WAGNER: I know a lot of them. But I think it's a perception that's changing as well. And I think the glass bottle has always been sort of a sign of a certain quality. But in fact I think the beer out of a can can be just good.

HESS: And I think it depends a lot on what state and where you're coming at it from, if you look again in Colorado, there's 24, 25 breweries that can their beers, more and more coming online every day. And the fact that nobody here in San Diego does I think is maybe just more of a testament to the fact that everybody already owns a bottling line. And one of the things that we have as a new start up, we're not going to have that capital sunk into the bottling line. We're going to go to the can.
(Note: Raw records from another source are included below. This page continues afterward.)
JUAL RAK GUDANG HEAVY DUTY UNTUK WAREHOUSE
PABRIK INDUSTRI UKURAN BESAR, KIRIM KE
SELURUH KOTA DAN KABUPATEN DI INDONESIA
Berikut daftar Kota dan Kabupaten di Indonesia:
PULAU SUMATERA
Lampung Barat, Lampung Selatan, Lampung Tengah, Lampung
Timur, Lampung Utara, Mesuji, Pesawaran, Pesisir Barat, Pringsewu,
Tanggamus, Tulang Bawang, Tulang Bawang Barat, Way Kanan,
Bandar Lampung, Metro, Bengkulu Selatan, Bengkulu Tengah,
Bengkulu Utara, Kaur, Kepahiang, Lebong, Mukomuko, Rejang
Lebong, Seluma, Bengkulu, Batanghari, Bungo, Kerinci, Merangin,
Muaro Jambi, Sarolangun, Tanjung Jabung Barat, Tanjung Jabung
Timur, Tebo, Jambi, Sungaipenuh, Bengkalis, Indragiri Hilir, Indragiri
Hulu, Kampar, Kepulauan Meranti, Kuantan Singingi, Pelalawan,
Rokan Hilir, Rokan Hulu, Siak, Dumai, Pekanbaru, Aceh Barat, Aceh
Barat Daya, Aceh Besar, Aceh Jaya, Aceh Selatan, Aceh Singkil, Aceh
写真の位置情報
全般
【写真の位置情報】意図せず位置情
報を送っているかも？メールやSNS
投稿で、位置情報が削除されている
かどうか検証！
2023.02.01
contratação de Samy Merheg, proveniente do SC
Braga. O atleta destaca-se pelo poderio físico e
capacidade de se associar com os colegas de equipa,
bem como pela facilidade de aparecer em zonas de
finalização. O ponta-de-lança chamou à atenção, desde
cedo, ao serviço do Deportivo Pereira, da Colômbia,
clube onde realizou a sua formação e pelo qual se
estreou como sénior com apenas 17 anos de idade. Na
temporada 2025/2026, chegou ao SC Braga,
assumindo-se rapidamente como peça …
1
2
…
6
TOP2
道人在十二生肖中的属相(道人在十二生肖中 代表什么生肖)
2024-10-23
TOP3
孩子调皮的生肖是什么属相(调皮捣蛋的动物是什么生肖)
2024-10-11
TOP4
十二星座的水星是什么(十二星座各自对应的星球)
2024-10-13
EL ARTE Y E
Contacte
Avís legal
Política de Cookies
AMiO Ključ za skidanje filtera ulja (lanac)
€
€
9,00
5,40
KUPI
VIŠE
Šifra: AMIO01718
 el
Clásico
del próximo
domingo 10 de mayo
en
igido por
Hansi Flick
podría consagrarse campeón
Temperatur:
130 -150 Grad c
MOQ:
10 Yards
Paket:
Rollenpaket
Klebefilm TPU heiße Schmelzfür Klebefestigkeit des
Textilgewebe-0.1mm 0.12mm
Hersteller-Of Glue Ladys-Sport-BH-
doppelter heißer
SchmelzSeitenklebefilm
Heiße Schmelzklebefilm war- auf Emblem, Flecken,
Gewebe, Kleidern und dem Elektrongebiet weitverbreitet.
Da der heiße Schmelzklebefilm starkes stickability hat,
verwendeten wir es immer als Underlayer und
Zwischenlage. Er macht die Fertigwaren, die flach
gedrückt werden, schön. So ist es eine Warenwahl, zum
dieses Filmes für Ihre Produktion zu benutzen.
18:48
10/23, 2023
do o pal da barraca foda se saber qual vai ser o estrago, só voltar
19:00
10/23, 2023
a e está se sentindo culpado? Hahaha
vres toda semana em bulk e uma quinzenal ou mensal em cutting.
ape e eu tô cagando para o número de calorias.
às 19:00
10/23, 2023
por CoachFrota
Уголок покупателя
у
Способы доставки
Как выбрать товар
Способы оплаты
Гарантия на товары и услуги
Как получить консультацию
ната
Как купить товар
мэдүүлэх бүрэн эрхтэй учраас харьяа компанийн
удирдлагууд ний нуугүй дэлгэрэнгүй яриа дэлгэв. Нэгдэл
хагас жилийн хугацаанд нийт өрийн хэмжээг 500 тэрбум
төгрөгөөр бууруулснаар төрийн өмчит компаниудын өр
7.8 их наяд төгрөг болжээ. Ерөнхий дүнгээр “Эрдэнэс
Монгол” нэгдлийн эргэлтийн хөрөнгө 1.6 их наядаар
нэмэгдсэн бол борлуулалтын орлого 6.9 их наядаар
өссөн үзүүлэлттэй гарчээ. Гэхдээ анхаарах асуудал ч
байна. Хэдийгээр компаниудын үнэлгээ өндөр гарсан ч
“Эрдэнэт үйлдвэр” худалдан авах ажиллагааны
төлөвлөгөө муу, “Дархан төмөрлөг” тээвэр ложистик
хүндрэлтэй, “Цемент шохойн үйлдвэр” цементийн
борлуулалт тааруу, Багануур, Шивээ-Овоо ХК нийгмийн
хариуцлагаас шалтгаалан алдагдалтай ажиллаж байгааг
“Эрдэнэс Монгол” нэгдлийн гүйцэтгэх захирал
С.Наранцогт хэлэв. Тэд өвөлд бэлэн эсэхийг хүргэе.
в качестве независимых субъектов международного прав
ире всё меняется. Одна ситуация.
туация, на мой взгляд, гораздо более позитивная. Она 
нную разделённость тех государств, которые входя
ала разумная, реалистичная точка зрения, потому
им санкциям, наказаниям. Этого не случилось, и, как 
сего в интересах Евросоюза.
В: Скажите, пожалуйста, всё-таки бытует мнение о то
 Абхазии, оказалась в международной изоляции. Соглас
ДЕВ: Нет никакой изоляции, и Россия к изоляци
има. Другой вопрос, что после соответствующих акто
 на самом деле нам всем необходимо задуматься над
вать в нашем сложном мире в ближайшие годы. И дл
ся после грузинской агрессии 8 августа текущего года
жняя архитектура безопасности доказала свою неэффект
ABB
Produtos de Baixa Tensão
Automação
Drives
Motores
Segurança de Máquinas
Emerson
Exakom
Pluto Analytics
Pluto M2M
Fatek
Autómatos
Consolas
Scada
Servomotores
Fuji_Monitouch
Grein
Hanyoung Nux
FUDGE: Johnny, go ahead, you're on midday.

NEW SPEAKER: I just wanted to comment on Stone ten years ago, when they were in the old port building, that was the basis of getting to know real beer. Just being able to go in there and taste a full flavored beer and get to know the founders and the makers of the beer at Stone being able to talk to them about it. Without that, it's just another bottle on a shelf. Also a question, what are plans for Stone to do more getting across the globe? I know you're going to Germany, and I've heard things about Northpark filling station. Anything on that?

WAGNER: Well, this is Steven again. I haven't heard anything about the Northpark filling station. So I need to find out more about that.

FUDGE: That's news to you?

WAGNER: Yeah. But we are trying to establish a brewery in Europe. There's a lot of interest in American craft beers over there. We do a limited amount of export, but rather than ship our beers halfway around the world, which is not a great way to do it, both for freshness and for the environment, we would like to establish a small brewery over there and start producing beer there to serve European markets.

FUDGE: When I was a high school kid, I was an exchange student in Germany, and at the end of our senior year, I travelled around with a bunch of American kids, and we visited a brewery in Germany, and they had a tasting room, and we all got to go to the tasting am radio, and we had quite a bit. As a matter of fact, the guy who ran the place said that's okay, we need empty kegs. So keep going. So that was a lot of fun. But opening a brewery in Europe, I mean, kind of the land of beer? That's -- you think you can make that a going concern?

WAGNER: We think we can. Germany, for instance, that Johnny mentioned, it's the land of beer. But it's -- permanently, I like German beers a lot, but they are very much the same throughout Germany. They make certain styles of beer, and they're very good at it. But people are interested in a little more variety these days.

FUDGE: Before we run out of time, one thing I always like to ask when I talk with beer peer people is what are the trends? Mike, what are some of the kind kinds of beers that are popular? Are there any new ones on the horizon? Looking at San Diego?

HESS: Well, that's a good question. Probably Steve is better equipped to answer that since he's got many more years experience in the industry. But for us, we're always experimenting with styles. I think one thing about Hess brew is we're not style specific. We're a style bending brewery, and we push the limits out on the beers we do make. So we're still experimenting with the hobby beers. We make an 11.3% imperial San Diego pale, and it's one of our most popular beers. We sell a ton of it. It's definitely an interesting industry for sure.

FUDGE: Steve? Any last word from you?

WAGNER: Let's see, trends? I think the future is extremely rosy for craft beer right now, even with all these new breweries starting up, we're still barely over five% of the domestic beer market. A lot of people think we could get to 10% very quickly the way things are going. So I think it's -- I welcome all the new brewers coming in, all the new beer styles, and I think that's an important part of craft beer, the variety and the important and the selection.

FUDGE: Steve Wagner is president of the California small brewers association. He is with Stone Brewing Company. Mike Hess is owner of Hess brewing company. Thanks very much to them.